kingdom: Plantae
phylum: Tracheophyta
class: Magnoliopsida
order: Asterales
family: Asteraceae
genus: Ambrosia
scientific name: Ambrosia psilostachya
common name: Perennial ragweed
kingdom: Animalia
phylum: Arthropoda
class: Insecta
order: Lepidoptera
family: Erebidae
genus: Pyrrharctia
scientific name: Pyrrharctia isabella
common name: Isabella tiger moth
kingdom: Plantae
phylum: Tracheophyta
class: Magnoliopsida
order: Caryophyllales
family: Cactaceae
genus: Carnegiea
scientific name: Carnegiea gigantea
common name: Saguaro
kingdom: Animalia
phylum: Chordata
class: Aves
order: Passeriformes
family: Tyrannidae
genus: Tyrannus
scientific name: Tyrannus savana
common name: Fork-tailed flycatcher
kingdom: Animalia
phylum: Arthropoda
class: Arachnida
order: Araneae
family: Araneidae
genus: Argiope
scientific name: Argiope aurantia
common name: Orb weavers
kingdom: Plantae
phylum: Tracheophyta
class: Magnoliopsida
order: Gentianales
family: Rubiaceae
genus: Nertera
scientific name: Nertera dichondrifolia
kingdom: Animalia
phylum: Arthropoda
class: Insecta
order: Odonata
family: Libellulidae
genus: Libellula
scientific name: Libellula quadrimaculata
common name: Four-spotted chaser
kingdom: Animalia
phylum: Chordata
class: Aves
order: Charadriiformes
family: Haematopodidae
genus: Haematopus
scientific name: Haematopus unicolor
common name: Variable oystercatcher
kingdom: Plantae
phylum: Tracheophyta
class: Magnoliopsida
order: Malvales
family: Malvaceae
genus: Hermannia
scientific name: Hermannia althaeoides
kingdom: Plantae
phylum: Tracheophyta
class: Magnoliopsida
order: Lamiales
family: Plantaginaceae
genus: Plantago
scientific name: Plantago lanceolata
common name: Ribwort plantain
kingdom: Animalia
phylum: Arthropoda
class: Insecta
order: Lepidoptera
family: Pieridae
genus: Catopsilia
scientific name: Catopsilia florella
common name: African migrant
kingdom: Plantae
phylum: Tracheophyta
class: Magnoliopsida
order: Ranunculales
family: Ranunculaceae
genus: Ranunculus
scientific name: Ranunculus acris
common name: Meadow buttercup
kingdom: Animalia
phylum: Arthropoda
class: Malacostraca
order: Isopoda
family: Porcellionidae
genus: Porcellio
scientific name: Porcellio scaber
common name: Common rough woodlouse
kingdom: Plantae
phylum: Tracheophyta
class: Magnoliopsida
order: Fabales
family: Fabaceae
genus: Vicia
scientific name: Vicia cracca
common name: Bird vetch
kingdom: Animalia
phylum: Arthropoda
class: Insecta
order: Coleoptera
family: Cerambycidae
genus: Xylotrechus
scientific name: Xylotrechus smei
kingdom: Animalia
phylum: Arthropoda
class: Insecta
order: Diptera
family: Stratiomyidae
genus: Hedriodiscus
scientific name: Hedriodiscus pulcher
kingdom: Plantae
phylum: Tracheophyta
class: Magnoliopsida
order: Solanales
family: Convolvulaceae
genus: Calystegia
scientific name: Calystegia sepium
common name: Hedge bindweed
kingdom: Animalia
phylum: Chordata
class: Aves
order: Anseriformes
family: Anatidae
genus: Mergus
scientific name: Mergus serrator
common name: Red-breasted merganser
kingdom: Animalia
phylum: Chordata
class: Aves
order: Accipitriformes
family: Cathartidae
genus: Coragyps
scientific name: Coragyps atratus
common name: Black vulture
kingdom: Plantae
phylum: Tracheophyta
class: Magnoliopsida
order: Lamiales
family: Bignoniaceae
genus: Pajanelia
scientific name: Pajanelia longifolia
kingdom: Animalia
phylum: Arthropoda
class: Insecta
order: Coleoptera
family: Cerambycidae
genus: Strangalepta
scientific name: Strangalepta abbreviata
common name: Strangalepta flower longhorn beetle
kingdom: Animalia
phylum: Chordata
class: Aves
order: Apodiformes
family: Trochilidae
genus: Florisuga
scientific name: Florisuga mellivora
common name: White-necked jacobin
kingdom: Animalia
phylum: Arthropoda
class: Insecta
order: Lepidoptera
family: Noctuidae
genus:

━━━━━━━━━━━━━━━━

**WORK INSTRUCTIONS**
Copy these lines word for word, beginning with the line that contains "class: Malacostraca" and continuing through the line that contains "scientific name: Florisuga mellivora", including both.

**SOLUTION TO THIS TASK**
class: Malacostraca
order: Isopoda
family: Porcellionidae
genus: Porcellio
scientific name: Porcellio scaber
common name: Common rough woodlouse
kingdom: Plantae
phylum: Tracheophyta
class: Magnoliopsida
order: Fabales
family: Fabaceae
genus: Vicia
scientific name: Vicia cracca
common name: Bird vetch
kingdom: Animalia
phylum: Arthropoda
class: Insecta
order: Coleoptera
family: Cerambycidae
genus: Xylotrechus
scientific name: Xylotrechus smei
kingdom: Animalia
phylum: Arthropoda
class: Insecta
order: Diptera
family: Stratiomyidae
genus: Hedriodiscus
scientific name: Hedriodiscus pulcher
kingdom: Plantae
phylum: Tracheophyta
class: Magnoliopsida
order: Solanales
family: Convolvulaceae
genus: Calystegia
scientific name: Calystegia sepium
common name: Hedge bindweed
kingdom: Animalia
phylum: Chordata
class: Aves
order: Anseriformes
family: Anatidae
genus: Mergus
scientific name: Mergus serrator
common name: Red-breasted merganser
kingdom: Animalia
phylum: Chordata
class: Aves
order: Accipitriformes
family: Cathartidae
genus: Coragyps
scientific name: Coragyps atratus
common name: Black vulture
kingdom: Plantae
phylum: Tracheophyta
class: Magnoliopsida
order: Lamiales
family: Bignoniaceae
genus: Pajanelia
scientific name: Pajanelia longifolia
kingdom: Animalia
phylum: Arthropoda
class: Insecta
order: Coleoptera
family: Cerambycidae
genus: Strangalepta
scientific name: Strangalepta abbreviata
common name: Strangalepta flower longhorn beetle
kingdom: Animalia
phylum: Chordata
class: Aves
order: Apodiformes
family: Trochilidae
genus: Florisuga
scientific name: Florisuga mellivora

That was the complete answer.